▸ PROBLEM TO SOLVE:
Every line of the material below is to be printed again exactly.

▸ AVAILABLE DATA:
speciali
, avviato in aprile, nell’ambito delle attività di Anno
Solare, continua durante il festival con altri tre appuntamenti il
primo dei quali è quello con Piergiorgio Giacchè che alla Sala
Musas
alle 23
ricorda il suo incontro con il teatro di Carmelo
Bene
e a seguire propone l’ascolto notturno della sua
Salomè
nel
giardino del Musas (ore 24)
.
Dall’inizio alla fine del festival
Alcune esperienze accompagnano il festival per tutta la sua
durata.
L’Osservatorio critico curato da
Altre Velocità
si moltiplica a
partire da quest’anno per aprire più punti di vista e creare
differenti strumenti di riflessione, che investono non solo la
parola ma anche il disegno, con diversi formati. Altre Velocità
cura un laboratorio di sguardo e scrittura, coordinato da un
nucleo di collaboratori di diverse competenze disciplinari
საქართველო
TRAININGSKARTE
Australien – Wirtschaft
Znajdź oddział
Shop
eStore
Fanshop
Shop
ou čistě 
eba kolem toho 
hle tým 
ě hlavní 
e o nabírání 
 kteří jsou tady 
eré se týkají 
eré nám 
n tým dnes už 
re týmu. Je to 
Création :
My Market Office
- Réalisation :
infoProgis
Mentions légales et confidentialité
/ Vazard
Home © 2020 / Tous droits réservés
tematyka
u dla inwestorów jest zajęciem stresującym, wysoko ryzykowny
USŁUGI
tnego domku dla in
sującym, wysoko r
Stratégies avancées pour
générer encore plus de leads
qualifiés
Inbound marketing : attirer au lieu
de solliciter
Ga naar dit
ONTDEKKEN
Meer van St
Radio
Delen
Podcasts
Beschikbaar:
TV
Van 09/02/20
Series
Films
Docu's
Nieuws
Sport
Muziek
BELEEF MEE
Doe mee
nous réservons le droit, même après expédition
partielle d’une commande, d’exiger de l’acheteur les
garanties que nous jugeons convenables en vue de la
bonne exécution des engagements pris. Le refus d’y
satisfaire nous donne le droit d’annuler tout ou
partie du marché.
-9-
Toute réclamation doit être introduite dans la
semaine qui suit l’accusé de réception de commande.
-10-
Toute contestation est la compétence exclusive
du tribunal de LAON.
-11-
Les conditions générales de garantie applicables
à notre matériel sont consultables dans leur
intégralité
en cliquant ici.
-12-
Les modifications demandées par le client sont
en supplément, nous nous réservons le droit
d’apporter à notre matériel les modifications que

▸ ANSWER SPACE:
speciali
, avviato in aprile, nell’ambito delle attività di Anno
Solare, continua durante il festival con altri tre appuntamenti il
primo dei quali è quello con Piergiorgio Giacchè che alla Sala
Musas
alle 23
ricorda il suo incontro con il teatro di Carmelo
Bene
e a seguire propone l’ascolto notturno della sua
Salomè
nel
giardino del Musas (ore 24)
.
Dall’inizio alla fine del festival
Alcune esperienze accompagnano il festival per tutta la sua
durata.
L’Osservatorio critico curato da
Altre Velocità
si moltiplica a
partire da quest’anno per aprire più punti di vista e creare
differenti strumenti di riflessione, che investono non solo la
parola ma anche il disegno, con diversi formati. Altre Velocità
cura un laboratorio di sguardo e scrittura, coordinato da un
nucleo di collaboratori di diverse competenze disciplinari
საქართველო
TRAININGSKARTE
Australien – Wirtschaft
Znajdź oddział
Shop
eStore
Fanshop
Shop
ou čistě 
eba kolem toho 
hle tým 
ě hlavní 
e o nabírání 
 kteří jsou tady 
eré se týkají 
eré nám 
n tým dnes už 
re týmu. Je to 
Création :
My Market Office
- Réalisation :
infoProgis
Mentions légales et confidentialité
/ Vazard
Home © 2020 / Tous droits réservés
tematyka
u dla inwestorów jest zajęciem stresującym, wysoko ryzykowny
USŁUGI
tnego domku dla in
sującym, wysoko r
Stratégies avancées pour
générer encore plus de leads
qualifiés
Inbound marketing : attirer au lieu
de solliciter
Ga naar dit
ONTDEKKEN
Meer van St
Radio
Delen
Podcasts
Beschikbaar:
TV
Van 09/02/20
Series
Films
Docu's
Nieuws
Sport
Muziek
BELEEF MEE
Doe mee
nous réservons le droit, même après expédition
partielle d’une commande, d’exiger de l’acheteur les
garanties que nous jugeons convenables en vue de la
bonne exécution des engagements pris. Le refus d’y
satisfaire nous donne le droit d’annuler tout ou
partie du marché.
-9-
Toute réclamation doit être introduite dans la
semaine qui suit l’accusé de réception de commande.
-10-
Toute contestation est la compétence exclusive
du tribunal de LAON.
-11-
Les conditions générales de garantie applicables
à notre matériel sont consultables dans leur
intégralité
en cliquant ici.
-12-
Les modifications demandées par le client sont
en supplément, nous nous réservons le droit
d’apporter à notre matériel les modifications que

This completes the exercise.